Ho Chi Minh city, 20 April 2023 8:00 am
If history is any guide, the enormous amount of research — this time in artificial intelligence — will result in new products in medicine, new materials, climate, and other fields. Investors would do well to keep attention.
Large corporations' research laboratories are expanding the capabilities of artificial intelligence in areas such as image recognition, natural language processing, and more. In a competition to develop these capabilities, a number of large companies are allocating increasing amounts of capital. For instance, Meta Platforms Inc. claims that its AI Research SuperCluster system will contain 16,000 Nvidia Corp. graphics processing units by midsummer, making it the world's quickest engine of its kind. In addition, the DeepMind Technologies lab, which is owned by Alphabet Inc., the parent company of Google, has announced the development of a new language model, stating, "The level of high-school reading comprehension approaches human-rater performance."
Microsoft Corporation, Amazon.com, Oracle Corporation, International Business Machines Corporation, and others are also competing aggressively in the AI race. Despite their different approaches, these companies have the potential to accelerate future advancements in drug discovery, new materials, climate change solutions, and more.
Consumers and investors, more concerned with stock market fluctuations, may not be paying attention to projects that are not explicitly related to business lines or quarterly results. However, research and development frequently result in products that exceed a laboratory's original objectives. For example, Xerox Holdings Corporation's Parc facility was a pioneer of personal computing. Bell Labs, a predecessor to AT&T Inc., developed the transistor and a prototype of an early mobile phone.

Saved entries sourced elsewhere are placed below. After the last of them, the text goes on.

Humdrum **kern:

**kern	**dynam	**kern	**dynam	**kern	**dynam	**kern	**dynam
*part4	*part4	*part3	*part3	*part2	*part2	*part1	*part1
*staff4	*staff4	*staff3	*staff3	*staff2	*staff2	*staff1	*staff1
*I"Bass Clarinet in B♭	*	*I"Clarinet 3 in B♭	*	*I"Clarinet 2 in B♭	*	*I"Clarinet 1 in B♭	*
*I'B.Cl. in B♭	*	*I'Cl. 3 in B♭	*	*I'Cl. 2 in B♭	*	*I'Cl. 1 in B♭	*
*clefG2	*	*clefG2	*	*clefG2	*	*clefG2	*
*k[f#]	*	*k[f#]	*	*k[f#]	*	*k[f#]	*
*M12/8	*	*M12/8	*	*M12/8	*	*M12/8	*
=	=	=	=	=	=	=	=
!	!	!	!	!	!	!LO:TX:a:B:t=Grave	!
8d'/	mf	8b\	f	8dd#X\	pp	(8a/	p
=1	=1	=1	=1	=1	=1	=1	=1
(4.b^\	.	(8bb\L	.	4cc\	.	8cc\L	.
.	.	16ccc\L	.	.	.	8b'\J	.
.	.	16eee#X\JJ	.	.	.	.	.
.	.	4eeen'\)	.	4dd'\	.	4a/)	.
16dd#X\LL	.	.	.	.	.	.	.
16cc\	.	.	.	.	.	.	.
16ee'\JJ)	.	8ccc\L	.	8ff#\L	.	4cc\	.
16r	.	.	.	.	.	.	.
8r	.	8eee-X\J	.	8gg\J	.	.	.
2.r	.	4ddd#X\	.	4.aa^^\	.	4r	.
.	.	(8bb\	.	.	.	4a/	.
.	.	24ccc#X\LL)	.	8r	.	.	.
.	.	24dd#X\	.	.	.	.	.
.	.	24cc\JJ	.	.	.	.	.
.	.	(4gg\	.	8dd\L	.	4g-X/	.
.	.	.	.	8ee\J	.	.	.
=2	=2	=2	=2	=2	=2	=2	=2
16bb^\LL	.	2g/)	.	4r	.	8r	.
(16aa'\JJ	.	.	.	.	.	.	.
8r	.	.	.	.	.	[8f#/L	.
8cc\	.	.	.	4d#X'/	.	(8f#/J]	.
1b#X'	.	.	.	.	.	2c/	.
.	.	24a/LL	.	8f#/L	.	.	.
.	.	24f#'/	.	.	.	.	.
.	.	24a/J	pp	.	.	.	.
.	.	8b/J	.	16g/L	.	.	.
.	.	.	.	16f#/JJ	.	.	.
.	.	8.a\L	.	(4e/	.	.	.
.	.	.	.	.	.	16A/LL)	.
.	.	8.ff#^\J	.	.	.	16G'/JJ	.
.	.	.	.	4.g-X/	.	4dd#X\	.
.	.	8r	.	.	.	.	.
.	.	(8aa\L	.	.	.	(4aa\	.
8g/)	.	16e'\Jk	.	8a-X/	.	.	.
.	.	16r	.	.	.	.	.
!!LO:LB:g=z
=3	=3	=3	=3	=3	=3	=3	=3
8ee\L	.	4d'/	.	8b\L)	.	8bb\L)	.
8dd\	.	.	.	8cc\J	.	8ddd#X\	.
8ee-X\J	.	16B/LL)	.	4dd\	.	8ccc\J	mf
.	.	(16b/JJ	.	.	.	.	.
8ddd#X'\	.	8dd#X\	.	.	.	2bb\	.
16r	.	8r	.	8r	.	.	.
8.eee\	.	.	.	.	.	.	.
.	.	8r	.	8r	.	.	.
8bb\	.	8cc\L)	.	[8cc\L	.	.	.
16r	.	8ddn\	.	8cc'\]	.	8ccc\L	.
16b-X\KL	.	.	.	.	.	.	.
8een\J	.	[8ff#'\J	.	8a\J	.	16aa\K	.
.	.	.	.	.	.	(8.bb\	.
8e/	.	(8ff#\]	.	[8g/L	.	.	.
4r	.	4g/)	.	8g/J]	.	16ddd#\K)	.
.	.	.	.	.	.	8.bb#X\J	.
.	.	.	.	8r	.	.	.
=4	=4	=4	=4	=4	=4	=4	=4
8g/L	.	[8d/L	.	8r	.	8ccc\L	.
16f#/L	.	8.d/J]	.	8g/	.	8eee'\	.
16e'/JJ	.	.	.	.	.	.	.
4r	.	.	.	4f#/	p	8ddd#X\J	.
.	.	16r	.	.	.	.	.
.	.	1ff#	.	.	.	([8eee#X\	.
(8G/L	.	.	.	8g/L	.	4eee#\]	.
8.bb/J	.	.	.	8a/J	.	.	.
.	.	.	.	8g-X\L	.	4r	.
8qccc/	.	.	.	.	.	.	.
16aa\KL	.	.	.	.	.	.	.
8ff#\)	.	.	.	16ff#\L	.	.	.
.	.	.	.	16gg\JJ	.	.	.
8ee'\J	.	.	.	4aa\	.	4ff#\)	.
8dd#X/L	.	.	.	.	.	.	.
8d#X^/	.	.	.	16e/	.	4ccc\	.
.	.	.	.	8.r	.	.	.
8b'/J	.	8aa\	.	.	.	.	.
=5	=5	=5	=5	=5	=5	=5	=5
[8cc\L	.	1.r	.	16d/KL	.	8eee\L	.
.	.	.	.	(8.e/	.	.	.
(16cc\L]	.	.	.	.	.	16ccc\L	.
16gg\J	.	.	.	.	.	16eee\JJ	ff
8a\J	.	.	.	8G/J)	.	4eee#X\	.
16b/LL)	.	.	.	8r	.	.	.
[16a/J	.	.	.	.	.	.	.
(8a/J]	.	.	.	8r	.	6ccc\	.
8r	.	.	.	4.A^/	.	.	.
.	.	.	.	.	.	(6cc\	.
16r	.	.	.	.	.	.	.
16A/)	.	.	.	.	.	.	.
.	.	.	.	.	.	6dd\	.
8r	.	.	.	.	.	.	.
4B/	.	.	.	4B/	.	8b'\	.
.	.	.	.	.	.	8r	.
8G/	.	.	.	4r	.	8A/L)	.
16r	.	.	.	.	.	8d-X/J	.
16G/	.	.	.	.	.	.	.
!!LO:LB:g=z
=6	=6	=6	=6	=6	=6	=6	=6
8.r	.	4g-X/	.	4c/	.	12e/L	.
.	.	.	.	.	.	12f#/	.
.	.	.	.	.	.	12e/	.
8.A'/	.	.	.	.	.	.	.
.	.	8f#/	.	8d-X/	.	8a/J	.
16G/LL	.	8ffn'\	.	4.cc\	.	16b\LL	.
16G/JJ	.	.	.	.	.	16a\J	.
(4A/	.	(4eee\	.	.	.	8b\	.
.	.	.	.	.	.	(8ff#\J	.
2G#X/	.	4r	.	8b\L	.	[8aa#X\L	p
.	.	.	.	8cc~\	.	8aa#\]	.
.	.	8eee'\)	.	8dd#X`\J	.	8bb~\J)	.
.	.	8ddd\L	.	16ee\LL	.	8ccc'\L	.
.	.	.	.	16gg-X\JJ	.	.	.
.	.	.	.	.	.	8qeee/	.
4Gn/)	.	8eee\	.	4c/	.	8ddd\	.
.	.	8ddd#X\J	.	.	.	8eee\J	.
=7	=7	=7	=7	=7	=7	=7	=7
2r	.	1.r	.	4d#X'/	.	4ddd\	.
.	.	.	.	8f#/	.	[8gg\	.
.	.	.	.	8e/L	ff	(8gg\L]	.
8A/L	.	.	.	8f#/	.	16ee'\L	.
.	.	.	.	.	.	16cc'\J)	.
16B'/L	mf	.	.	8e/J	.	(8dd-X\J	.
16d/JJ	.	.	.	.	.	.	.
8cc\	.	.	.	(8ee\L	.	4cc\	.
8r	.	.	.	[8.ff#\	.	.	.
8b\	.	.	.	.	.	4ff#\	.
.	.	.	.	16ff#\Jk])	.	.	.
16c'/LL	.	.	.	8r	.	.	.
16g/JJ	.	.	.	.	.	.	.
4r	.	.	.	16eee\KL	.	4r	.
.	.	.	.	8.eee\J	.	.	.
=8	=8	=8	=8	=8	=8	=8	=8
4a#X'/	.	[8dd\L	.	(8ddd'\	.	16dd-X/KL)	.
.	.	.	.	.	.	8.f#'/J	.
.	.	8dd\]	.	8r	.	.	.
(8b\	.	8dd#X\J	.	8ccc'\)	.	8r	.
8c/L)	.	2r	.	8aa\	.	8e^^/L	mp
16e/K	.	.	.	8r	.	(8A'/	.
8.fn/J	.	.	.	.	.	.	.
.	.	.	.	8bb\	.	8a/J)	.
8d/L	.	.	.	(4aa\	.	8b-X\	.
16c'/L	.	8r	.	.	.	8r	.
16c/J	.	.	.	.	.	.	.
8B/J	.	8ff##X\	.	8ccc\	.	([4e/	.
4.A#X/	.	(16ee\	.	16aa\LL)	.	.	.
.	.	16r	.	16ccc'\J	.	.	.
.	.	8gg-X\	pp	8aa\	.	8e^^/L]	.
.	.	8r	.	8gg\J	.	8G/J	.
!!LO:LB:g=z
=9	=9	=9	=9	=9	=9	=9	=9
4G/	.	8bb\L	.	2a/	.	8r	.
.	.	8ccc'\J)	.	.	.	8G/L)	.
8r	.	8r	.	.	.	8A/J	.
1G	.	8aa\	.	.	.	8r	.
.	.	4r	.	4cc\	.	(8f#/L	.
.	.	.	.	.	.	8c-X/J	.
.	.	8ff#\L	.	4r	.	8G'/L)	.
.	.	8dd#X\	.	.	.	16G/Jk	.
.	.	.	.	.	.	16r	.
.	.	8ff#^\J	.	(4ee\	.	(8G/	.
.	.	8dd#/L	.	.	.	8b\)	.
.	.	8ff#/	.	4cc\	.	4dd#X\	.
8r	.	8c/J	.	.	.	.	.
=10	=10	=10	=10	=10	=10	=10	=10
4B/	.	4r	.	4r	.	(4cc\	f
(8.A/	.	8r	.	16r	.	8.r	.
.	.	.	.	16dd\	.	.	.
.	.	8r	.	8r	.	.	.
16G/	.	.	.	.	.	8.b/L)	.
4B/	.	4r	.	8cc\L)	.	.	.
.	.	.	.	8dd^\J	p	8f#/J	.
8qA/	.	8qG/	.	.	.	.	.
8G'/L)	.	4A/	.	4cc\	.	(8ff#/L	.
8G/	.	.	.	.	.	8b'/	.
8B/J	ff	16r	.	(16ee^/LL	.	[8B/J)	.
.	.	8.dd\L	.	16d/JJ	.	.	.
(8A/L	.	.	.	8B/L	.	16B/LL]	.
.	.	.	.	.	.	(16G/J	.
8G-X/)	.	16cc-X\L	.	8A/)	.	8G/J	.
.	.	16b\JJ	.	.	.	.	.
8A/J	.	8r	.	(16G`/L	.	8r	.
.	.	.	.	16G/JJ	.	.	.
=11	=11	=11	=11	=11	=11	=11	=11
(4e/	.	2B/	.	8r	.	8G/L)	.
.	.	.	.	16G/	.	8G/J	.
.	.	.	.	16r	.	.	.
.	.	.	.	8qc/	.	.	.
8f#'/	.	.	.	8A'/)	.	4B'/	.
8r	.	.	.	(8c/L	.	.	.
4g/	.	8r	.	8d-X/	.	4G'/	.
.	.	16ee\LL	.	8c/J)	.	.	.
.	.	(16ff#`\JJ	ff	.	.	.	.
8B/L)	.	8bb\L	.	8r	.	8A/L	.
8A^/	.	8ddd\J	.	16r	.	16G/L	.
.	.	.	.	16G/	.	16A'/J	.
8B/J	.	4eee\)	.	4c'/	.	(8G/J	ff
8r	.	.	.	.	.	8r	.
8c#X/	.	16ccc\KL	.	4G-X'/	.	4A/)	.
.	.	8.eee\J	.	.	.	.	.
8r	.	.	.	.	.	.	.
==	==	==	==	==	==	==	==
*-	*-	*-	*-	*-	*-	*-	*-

The amounts of money being spent are massive. At Alphabet, R&D expenses rose to $31.562 billion last year from $27.573 billion in 2020; Meta spent $24.655 billion on R&D last year, rising from $18.447 billion the previous year, company filings show. Alphabet said R&D spending in 2021 amounted to 12.3% of revenue, while Meta reported it was 21% of its sales. According to Morningstar Inc., which calculated a revenue-weighted average for index constituents in their most recent fiscal years, S&P 500 companies spent an average of 2.82 percent of revenue on research and development.
Meta, a Facebook subsidiary, occupies the AI race lane dedicated to scaling data and computing power. Deep learning is a type of artificial intelligence designed to imitate human neurons. The ImageNet project demonstrated in 2010 that two GPUs developed by Nvidia could be used to train a large AI model to recognize labeled images, according to Kyunghyun Cho, co-founder and associate professor of computer and data science at New York University.
Meta stated that its AI Research SuperCluster currently contains 6,080 Nvidia GPUs, but that number will increase to 16,000. The computing power will be used for language processing and computer-vision research with the goal of constructing the immersive world known as the metaverse, according to Shubho Sengupta, a software engineer working on the project. According to the company, the supercomputer will aid in the development of augmented-reality tools and rich, multidimensional experiences in the metaverse, as well as the creation of AI models that can operate across hundreds of languages, analyze text, images, and video, and develop augmented-reality models that can function across hundreds of languages. The technology will also make it easier to identify detrimental content, according to Meta. DeepMind, a London-based subsidiary of Alphabet, employs a technique known as reinforcement learning. In this method, an algorithm gains knowledge through trial and error.
Last month, DeepMind introduced AlphaCode, an artificial intelligence system that competes with human software developers. DeepMind announced in December the development of a new language model that, according to the company, reduces scope without sacrificing performance. This is in addition to DeepMind's claim that it has made a significant advancement in comprehending protein structures, which is essential for drug discovery.
Shuman Ghosemajumder, the chief of AI at F5 Inc. and a former Google employee, commented that the innovative AI techniques employed in the research could lead to significant performance improvements without requiring extensive computational power. However, it is too early to predict the potential commercial applications of this research.
Investing in AI technology may not have immediate business outcomes, but in the long term, it could yield significant benefits. Top-tier tech companies, with a substantial investment in AI, will likely inspire other companies, including those in the pharmaceutical industry, to follow suit. This could lead to significant advancements in a range of fields and provide benefits to society as a whole.